Apropos of my recent posting on the New Jersey Performing Arts Center, I got this e-mail from Peggy McGlone, the arts news reporter for the Newark Star-Ledger:
NJPAC has brought millions of people to the city since it opened, and while it may not have changed the streetscape as much as some would like, it has changed people’s perceptions about Newark. And that’s no little feat.
The point you made about the small percentage of Manhattanites attending events at NJPAC speaks more to the parochial mindset of Manhattanites than it does to NJPAC’s marketing muscle. New Yorkers are lazy cultural snobs–mostly because they can be. They have an abundance of wonderful art down the street or across town…so they don’t have to get out and explore. I, on the other hand, regularly drive 75 miles from my Morris County home to see a play in Princeton or a concert or play in New Brunswick, etc. I agree that the Newark renaissance is slow–if it exists at all. That part of town, with the colleges and museums, should be far livelier than it is. But I also know the five-block walk from Penn station to the arts center, while depressing, is no worse than the stretch of 41st street from Port Authority to the NY Public Library.
I think the central theory of arts-going in NY is “If it’s not at Carnegie, it can’t be good,” followed by the corollary: “And if it is good, it will be at Carnegie soon.” What can NJPAC or any of the many other arts
organizations located in northern Jersey (the city’s sixth boro) do about that?
What struck me most forcibly about Ms.
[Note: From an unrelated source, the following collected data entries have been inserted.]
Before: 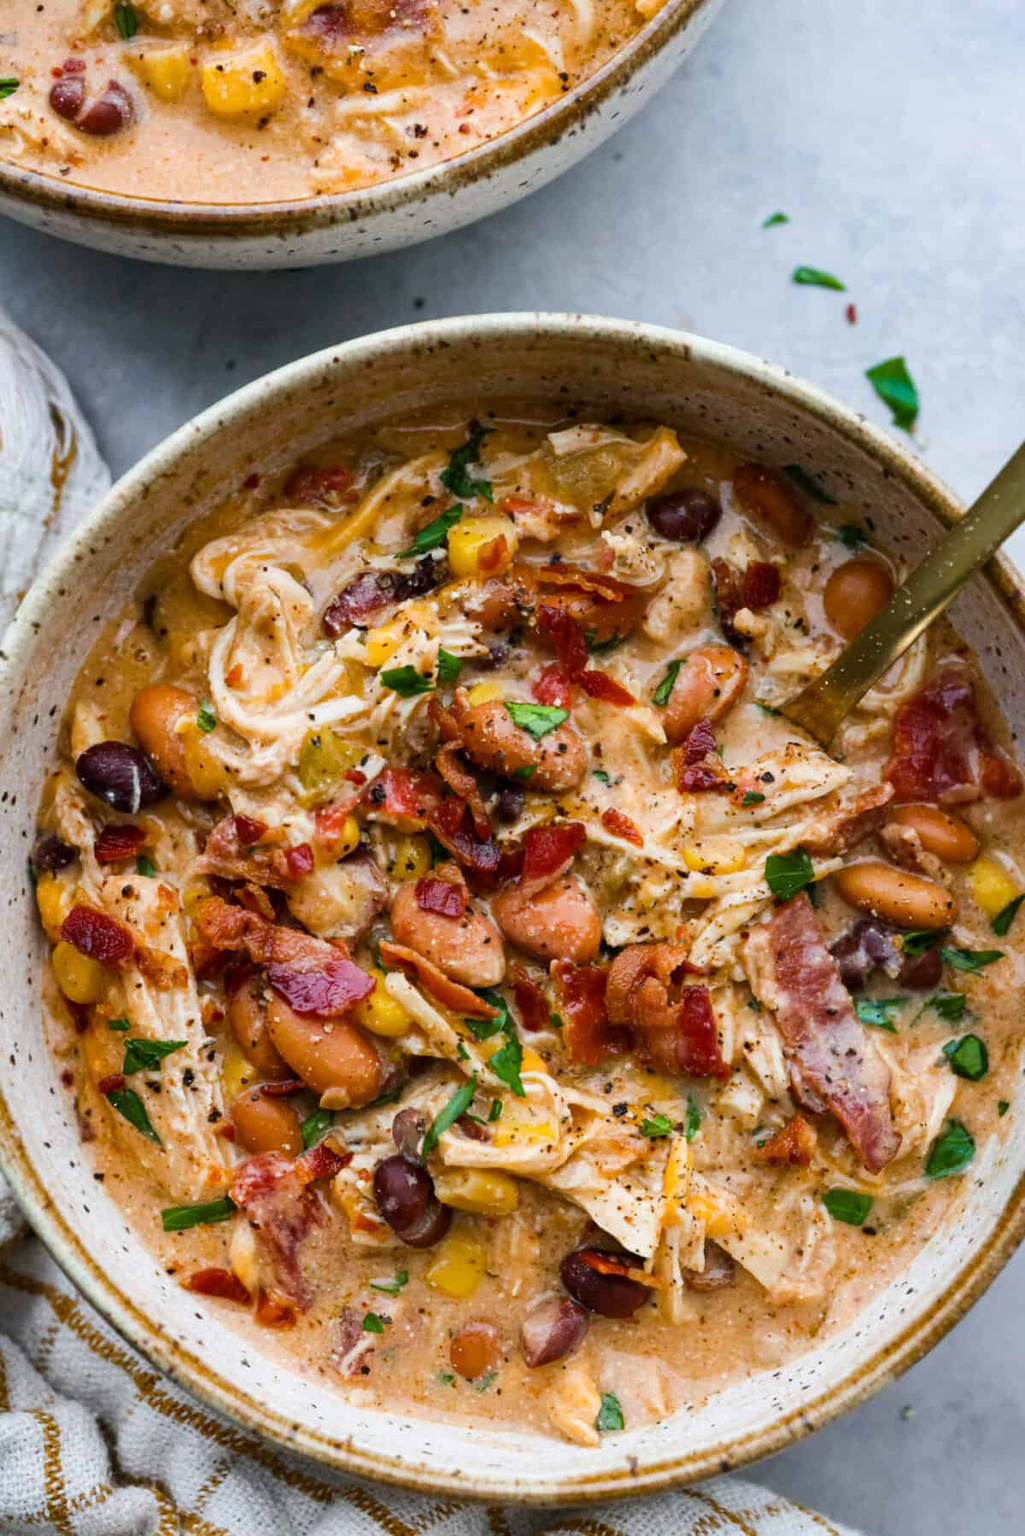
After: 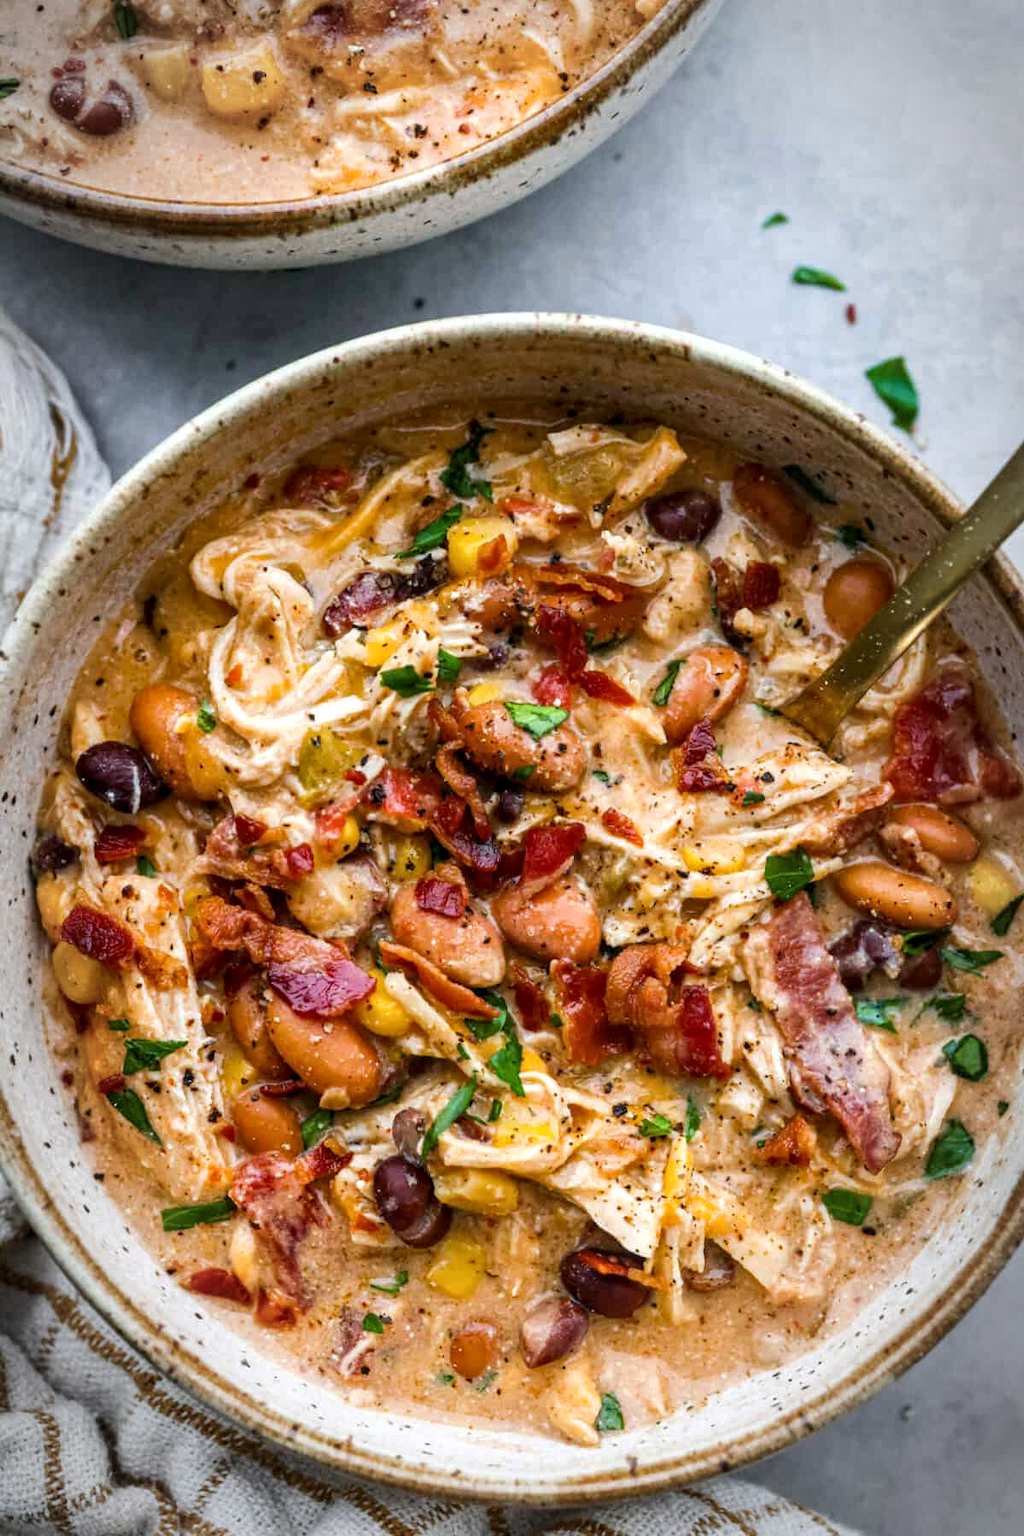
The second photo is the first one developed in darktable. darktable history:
exposure: exposure 0.203 EV, compensate exposure bias true, compensate highlight preservation false
local contrast: on, module defaults
vignetting: automatic ratio true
McGlone’s smart and funny note was her pointed comparison between the walk from Newark Penn Station to NJPAC and the walk from Manhattan’s Port Authority Bus Terminal to…any place at all, to tell the truth. That is a grubby part of town–though the difference, of course, is that the Disney-driven rehabilitation of Times Square has been a tremendous success, at least in the limited sense of cleaning up much of the neighborhood surrounding the Port Authority and making it safer and livelier. (And come to think of it, what’s so limited about that? I’d rather live in a Disneyfied neighborhood than do daily battle with hookers and pimps, if those are my only alternatives.) Newark, on the other hand, appears as yet to have derived no significant urban-renewal benefits from NJPAC, and since that was one of the major selling points in the drive to get the center built, the failure is all the more relevant.
I speak, by the way, as someone who recently had a modest stake in the future of Newark. I taught arts criticism for two years at the Newark campus of Rutgers University, and enjoyed it enormously. The students, most of whom came from New Jersey, were hard-working, determined, and fun (one of them wrote this), and not a one of them had been fitted out with silver spoon (A) in mouth (B). If they’re the future of Newark, there’s hope for the city.
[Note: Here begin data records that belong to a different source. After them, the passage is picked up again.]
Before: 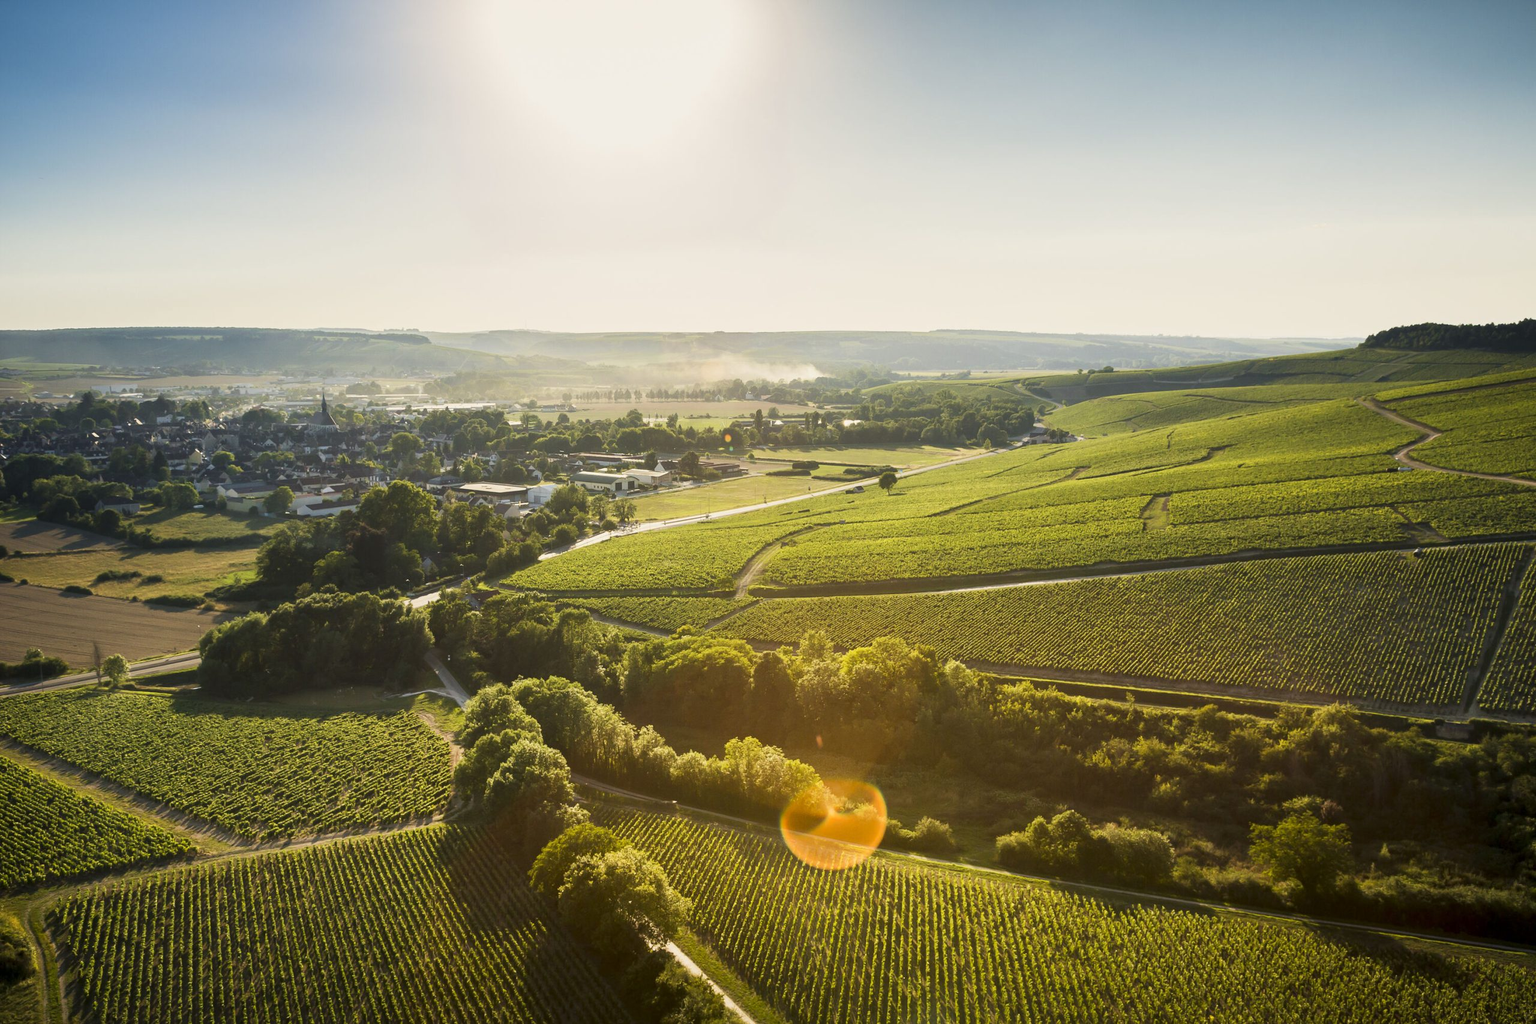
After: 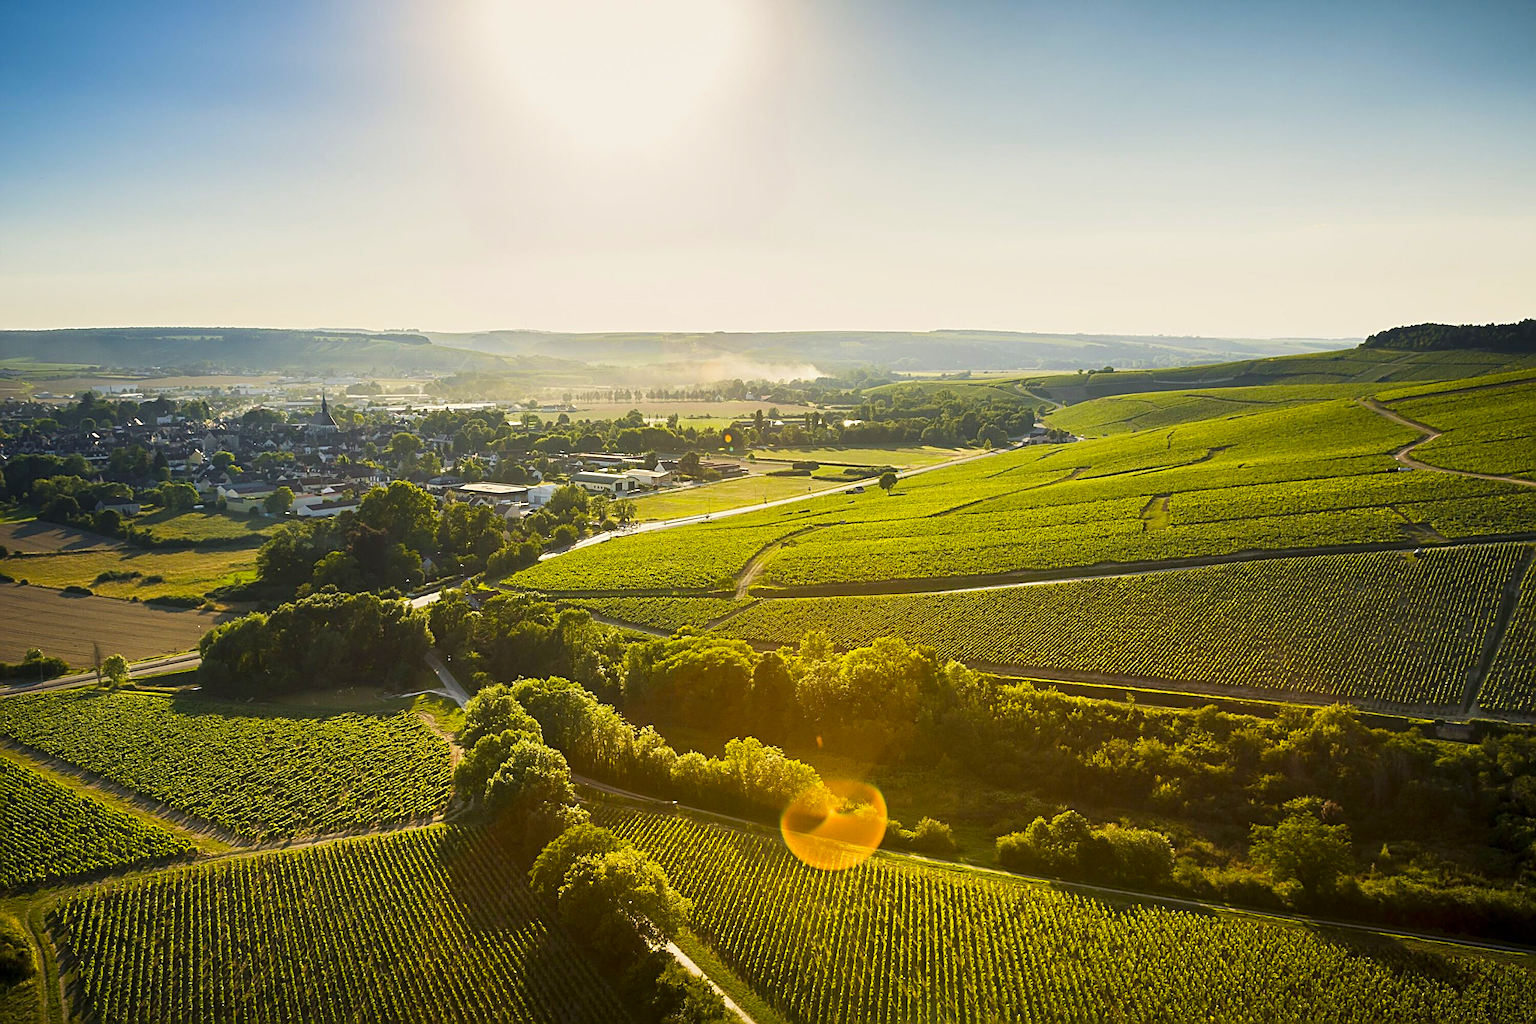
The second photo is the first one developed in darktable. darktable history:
color balance rgb: perceptual saturation grading › global saturation 25%, global vibrance 20%
sharpen: radius 2.676, amount 0.669
tone equalizer: on, module defaults
white balance: emerald 1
As for the unwillingness of Manhattanites to boldly go to NJPAC, I’m not so sure it can be explained by our “parochial mindset” (though I’m not denying that such a thing exists!). We do, after all, go to Brooklyn’s BAM Opera House in fairly large numbers. One difference–perhaps the biggest one–is that BAM consciously markets itself as a presenter of “cutting-edge” arts events, whereas NJPAC is targeting a frankly suburban audience, albeit more multicultural than that pale label might suggest. This is why we don’t perceive upper New Jersey as the “sixth borough,” any more than we seek out cultural experiences in Staten Island. Sure, I’ve seen some cool things at NJPAC, but it’s not on my radar in the way that BAM is, and judging from its 2003-04 offerings, I wonder whether it needs to be.
Besides, most cool things really do make their way to Manhattan sooner or later. That’s why we live here (I sure as hell can’t think of any other good reasons). Not all, though–our performance spaces are slowly pricing themselves out of the dance market, for example, and I find myself going more and more often to Washington, D.C., to see companies that are bypassing New York because it costs too much to dance here. If NJPAC were to book those companies more than sporadically, I’d go see them regularly, and I wouldn’t be alone.
But, then, should NJPAC try to attract Manhattanites? Would it really be worth the trouble? That’s a different question, one that goes directly to the heart of the center’s mission, and one I can’t answer. All I know is that since NJPAC opened, I’ve seen fewer than half a dozen performances there, and given the incredibly high quality of the facility, that’s a puzzlement. I wish I felt the need to go there more often–but I don’t.